Returns three float64 values:
precision
float64
Average maximum similarity from each candidate token to the most similar reference token.
recall
float64
Average maximum similarity from each reference token to the most similar candidate token.
f1
float64
Harmonic mean of precision and recall.

Example

func ExampleBERTScore() {
	candidates := [][]float64{
		{0.1, 0.2, 0.3},
		{0.4, 0.5, 0.6},
	}
	refs := [][]float64{
		{0.1, 0.2, 0.3},
		{0.7, 0.8, 0.9},
	}

	precision, recall, f1 := reval.BERTScore(candidates, refs)
	fmt.Printf("%.4f, %.4f, %.4f\n", precision, recall, f1)

	// Output:
	// 0.8600, 0.7700, 0.8125
}

DotProduct

func DotProduct(a, b []float64) float64
Returns the dot product of two vectors. This is the similarity function used internally by BERTScore for greedy token alignment. When vectors are L2-normalised, the dot product equals cosine similarity. Returns 0 if the vectors have different lengths.
a
[]float64
required
The first vector.
b
[]float64
required
The second vector. Must have the same length as a, otherwise 0 is returned.
Returns float64 — the sum of element-wise products.

L2Norm

func L2Norm(a []float64) float64
Returns the L2 (Euclidean) norm of vector a — the square root of the sum of squared elements. This is the magnitude used to normalise vectors before computing cosine similarity.
a
[]float64
required
The input vector.
Returns float64 — the Euclidean length of the vector.

Normalize

func Normalize(a []float64) []float64
Returns a new vector that is the L2-normalised version of a — that is, a divided by its L2 norm so that the result has unit length.

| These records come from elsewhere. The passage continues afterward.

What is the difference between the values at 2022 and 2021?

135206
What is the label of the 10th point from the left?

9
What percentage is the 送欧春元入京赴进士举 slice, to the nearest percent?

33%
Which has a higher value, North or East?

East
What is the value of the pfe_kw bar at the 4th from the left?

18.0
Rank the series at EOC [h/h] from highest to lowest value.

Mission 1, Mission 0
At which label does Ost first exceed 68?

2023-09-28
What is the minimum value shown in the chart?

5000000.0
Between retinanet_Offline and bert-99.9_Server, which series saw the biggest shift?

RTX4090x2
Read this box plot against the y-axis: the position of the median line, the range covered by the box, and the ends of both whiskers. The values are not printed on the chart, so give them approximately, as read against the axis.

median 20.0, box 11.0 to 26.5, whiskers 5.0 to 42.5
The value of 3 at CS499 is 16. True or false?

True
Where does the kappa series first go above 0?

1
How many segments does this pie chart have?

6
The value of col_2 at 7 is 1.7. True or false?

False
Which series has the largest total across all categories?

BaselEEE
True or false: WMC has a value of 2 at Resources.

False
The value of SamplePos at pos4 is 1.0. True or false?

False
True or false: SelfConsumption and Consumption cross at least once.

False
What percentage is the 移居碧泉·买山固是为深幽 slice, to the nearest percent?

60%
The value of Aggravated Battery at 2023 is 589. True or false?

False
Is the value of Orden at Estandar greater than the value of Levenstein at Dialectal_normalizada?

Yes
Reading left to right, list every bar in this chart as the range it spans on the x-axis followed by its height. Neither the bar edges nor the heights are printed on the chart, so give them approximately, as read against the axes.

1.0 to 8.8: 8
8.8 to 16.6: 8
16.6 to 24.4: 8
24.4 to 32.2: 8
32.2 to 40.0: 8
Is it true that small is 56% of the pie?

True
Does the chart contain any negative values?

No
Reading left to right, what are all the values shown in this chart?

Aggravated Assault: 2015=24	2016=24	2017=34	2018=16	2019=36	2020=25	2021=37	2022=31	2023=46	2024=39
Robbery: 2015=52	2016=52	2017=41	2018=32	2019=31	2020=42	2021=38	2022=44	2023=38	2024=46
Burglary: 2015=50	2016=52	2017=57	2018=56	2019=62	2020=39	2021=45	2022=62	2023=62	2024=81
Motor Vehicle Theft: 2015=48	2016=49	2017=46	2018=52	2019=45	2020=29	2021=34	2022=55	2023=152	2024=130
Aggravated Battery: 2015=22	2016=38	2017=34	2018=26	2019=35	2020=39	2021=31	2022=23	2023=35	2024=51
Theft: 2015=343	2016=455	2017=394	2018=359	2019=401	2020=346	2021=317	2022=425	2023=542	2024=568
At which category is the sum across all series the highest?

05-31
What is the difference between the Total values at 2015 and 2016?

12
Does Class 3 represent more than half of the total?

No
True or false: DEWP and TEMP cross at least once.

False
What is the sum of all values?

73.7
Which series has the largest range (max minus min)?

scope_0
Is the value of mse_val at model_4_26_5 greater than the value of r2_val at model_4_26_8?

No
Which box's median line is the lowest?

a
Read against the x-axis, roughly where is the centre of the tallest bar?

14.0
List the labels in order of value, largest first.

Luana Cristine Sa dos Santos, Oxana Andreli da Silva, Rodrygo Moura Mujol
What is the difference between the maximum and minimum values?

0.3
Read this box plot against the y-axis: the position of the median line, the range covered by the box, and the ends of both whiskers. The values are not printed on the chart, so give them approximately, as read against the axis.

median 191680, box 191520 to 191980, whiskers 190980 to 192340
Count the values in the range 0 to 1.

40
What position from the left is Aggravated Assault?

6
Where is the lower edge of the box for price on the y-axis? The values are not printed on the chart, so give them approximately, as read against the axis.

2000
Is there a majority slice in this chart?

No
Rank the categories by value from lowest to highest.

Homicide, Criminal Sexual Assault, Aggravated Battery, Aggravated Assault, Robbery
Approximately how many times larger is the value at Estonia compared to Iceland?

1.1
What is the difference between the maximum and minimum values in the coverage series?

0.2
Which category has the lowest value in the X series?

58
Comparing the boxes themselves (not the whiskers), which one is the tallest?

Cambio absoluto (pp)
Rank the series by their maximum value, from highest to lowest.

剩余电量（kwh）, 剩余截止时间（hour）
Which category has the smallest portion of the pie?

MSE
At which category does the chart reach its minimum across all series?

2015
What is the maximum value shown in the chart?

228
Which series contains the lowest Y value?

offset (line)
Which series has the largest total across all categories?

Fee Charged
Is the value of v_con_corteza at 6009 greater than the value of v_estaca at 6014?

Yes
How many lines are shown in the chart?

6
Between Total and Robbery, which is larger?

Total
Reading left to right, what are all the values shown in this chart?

If the norm is zero (the zero vector), the original slice is returned unchanged.
a
[]float64
required
The input vector to normalise.
Returns []float64 — a new slice with the same direction as a and a magnitude of 1.0.
Normalise your embeddings before passing them to BERTScore. When both the candidate and reference embeddings are unit vectors, the dot product computed internally is equivalent to cosine similarity, which is the standard similarity measure used in the original BERTScore paper.